I want to simply display this HTML form of information to the user, but not allow them to alter the textboxes or checkboxes or anything of that nature on the form.
I tried using the Navigating event and set e.cancel = true;. This haulted the control from even loading the page. And if I set it to only execute e.cancel = true; after the form had loaded, I could still change text boxes and such on the form, as it only seemed to randomly called the Navigating event.
Does anyone know of a way to get a WebBrowser object to be read only?
Cheers!
You can apply contentEditable attribute to the Body tag of the document.
Document.Body.SetAttribute("contentEditable", false);
This will make your document readonly for user.
You could try accessing all form elements on the page and set the readonly attribute on the tag. Something like:
var inputs = webBrowser1.Document.GetElementsByTagName("input");
foreach (HtmlElement element in inputs)
{
element.SetAttribute("readonly", "readonly");
}
You'd obviously have to repeat the process for all form elements (select etc.), but it should work.
I have been running into this issue as well.

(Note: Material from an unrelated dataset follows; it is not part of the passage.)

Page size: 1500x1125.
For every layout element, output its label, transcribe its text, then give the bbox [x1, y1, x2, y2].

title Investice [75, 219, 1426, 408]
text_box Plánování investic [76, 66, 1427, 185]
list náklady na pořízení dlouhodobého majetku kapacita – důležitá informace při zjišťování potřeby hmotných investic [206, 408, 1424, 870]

Thanks to steavy I have been able to come up with a solution :
Hook up to the DocumentCompleted event (you can do this in the designer) :
myWebBrowser.DocumentCompleted += new WebBrowserDocumentCompletedEventHandler(wb_procedure_DocumentCompleted);
Then make it readonly in the event :
private void myWebBrowser_DocumentCompleted(object sender, WebBrowserDocumentCompletedEventArgs e)
{
myWebBrowser.Document.Body.SetAttribute("contentEditable", "false");
}
I do this in the event when the document is fully loaded because I sometimes ran into a NullReferenceException, the body wasn't loaded yet and the line would throw.